Oorspronkelijk in inv.nr. 33. Met fragment van het zegel van Henrick Kailsack in groene was, terwijl dat
van Johan van Luchteren verloren is gegaan.
N.B. Zie ook R.W. Tadama, Tijdrekenkundig register, nr. 1382.
42
1543, 13 januari
Int jaer uns heren duysent viffhondert drie ind viertech opten saterdach avent Pontiani.

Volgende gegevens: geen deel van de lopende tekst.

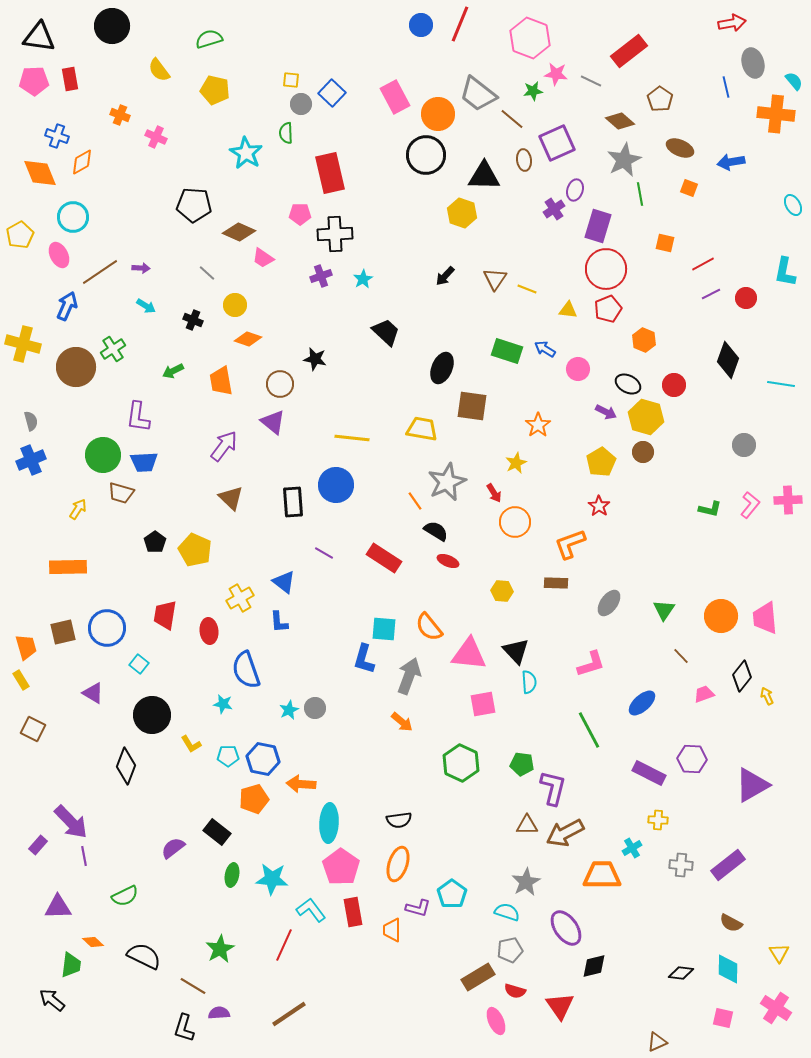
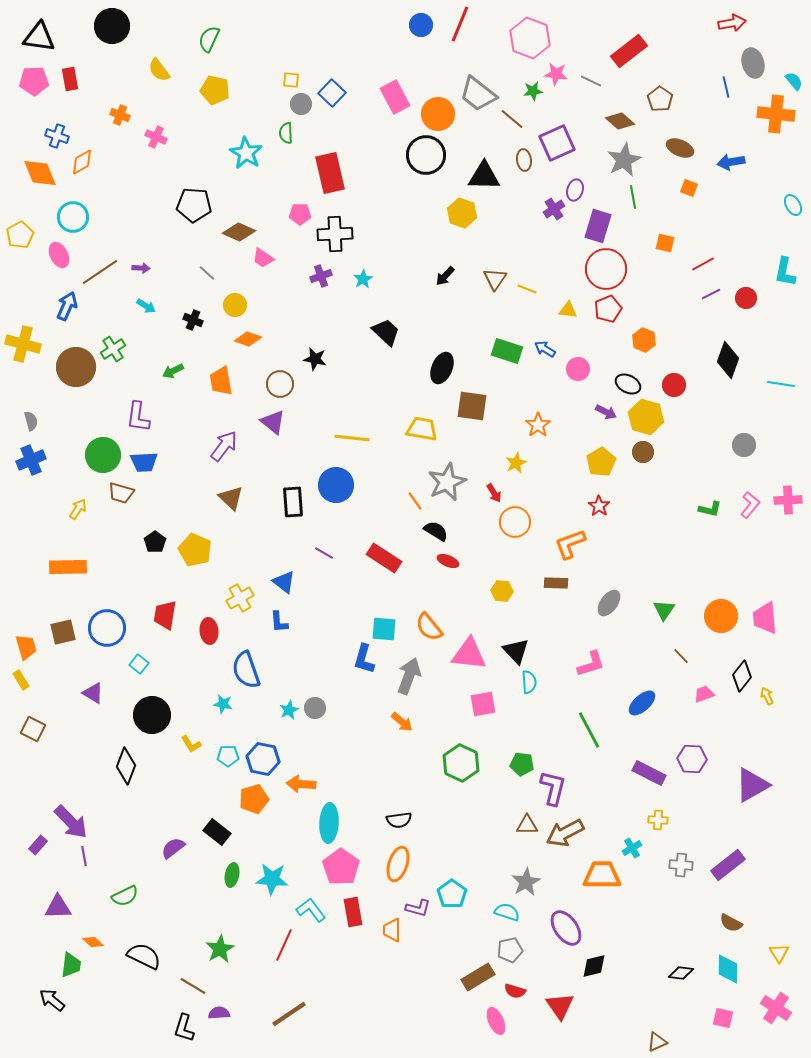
green semicircle at (209, 39): rotated 48 degrees counterclockwise
green line at (640, 194): moved 7 px left, 3 px down
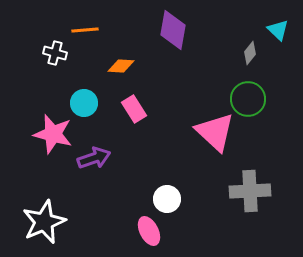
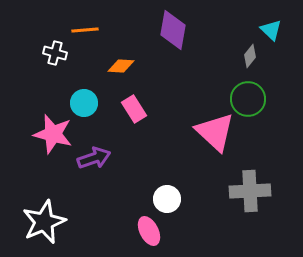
cyan triangle: moved 7 px left
gray diamond: moved 3 px down
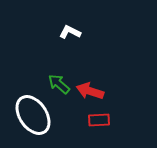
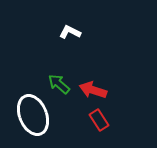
red arrow: moved 3 px right, 1 px up
white ellipse: rotated 12 degrees clockwise
red rectangle: rotated 60 degrees clockwise
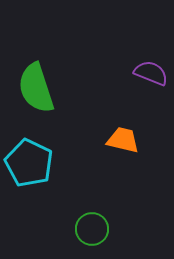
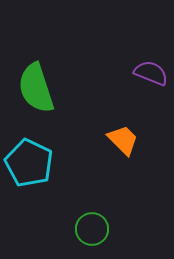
orange trapezoid: rotated 32 degrees clockwise
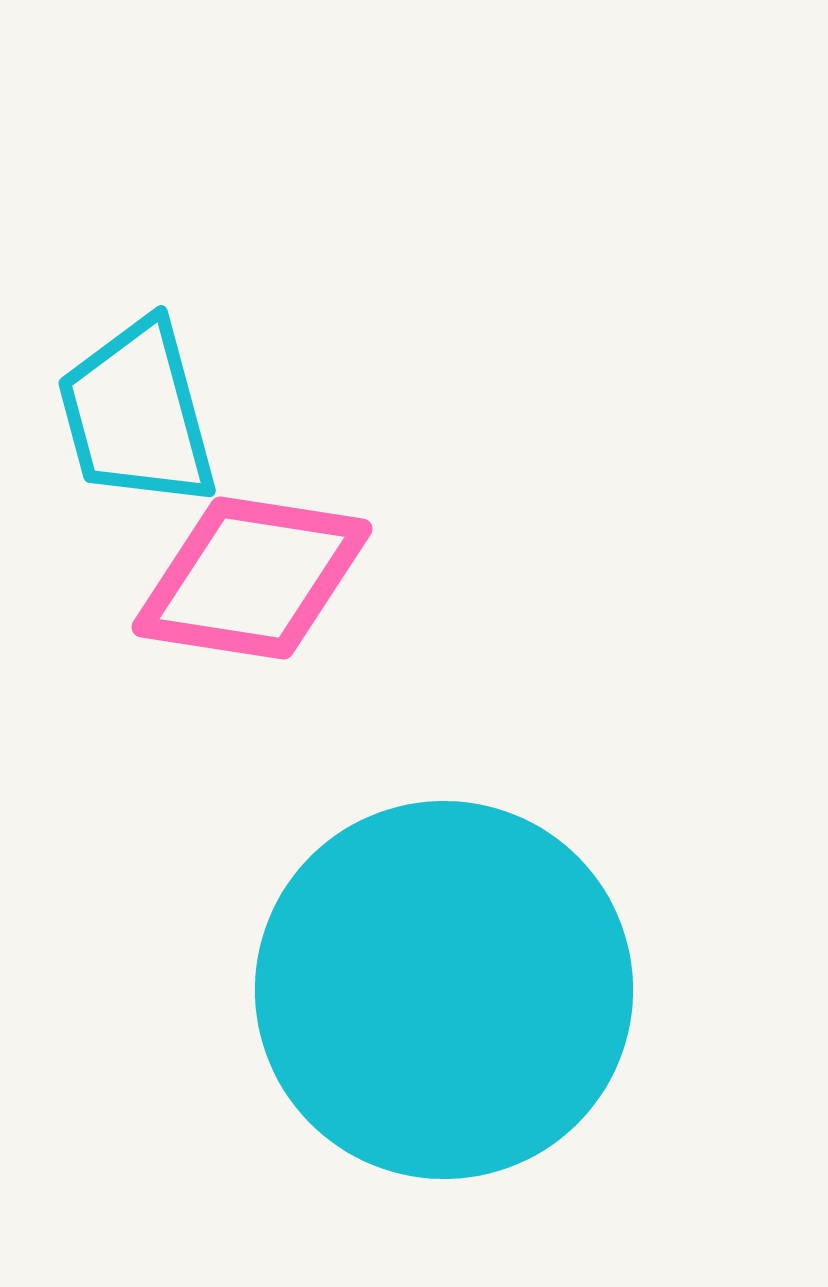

Richter en schepenen van Zutphen oorkonden dat Peter ten Goer en zijn vrouw Anna aan
juffer Mechtelt Doysz in het Rondeill een los- en erfrente hebben verkocht van 1½
goudgulden jaarlijks, na haar dood op te brengen aan de moeder en het convent en gaande
uit hun huis aan de lange Hoffstraat.
Oorspronkelijk in inv.nr. 26. Het stadszegel is verloren gegaan.

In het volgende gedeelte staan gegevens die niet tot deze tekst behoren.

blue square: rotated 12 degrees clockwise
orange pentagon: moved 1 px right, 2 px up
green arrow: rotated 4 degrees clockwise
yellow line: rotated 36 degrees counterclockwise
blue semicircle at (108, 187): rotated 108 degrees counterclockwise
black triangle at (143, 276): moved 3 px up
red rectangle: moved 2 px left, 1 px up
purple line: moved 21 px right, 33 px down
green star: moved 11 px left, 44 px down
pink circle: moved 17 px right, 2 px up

N.B. Zie ook R.W. Tadama, Tijdrekenkundig register, nr. 1383.
43
1548, 14 april
Int jair ons heren duysent viffhondert acht ind viertich opten saterdach nae Quasimodo.
Richter en schepenen van Zutphen oorkonden dat Bernt Sparre en zijn vrouw Stine en
Bernt van Karvell als voogd van de onmondige kinderen van Steven Moltmaicker aan
Margriet van der Capellen, moeder, en de zusters in het Rondeill een jaarlijkse los- en
erfrente hebben verkocht van 1½ goudgulden, gaande uit hun huis aan de Spronckstraat.
Oorspronkelijk in inv.nr. 27. Met het zwaar geschonden zegel en contrazegel van de stad in groene
was.
N.B. Zie ook R.W. Tadama, Tijdrekenkundig register, nr. 1384.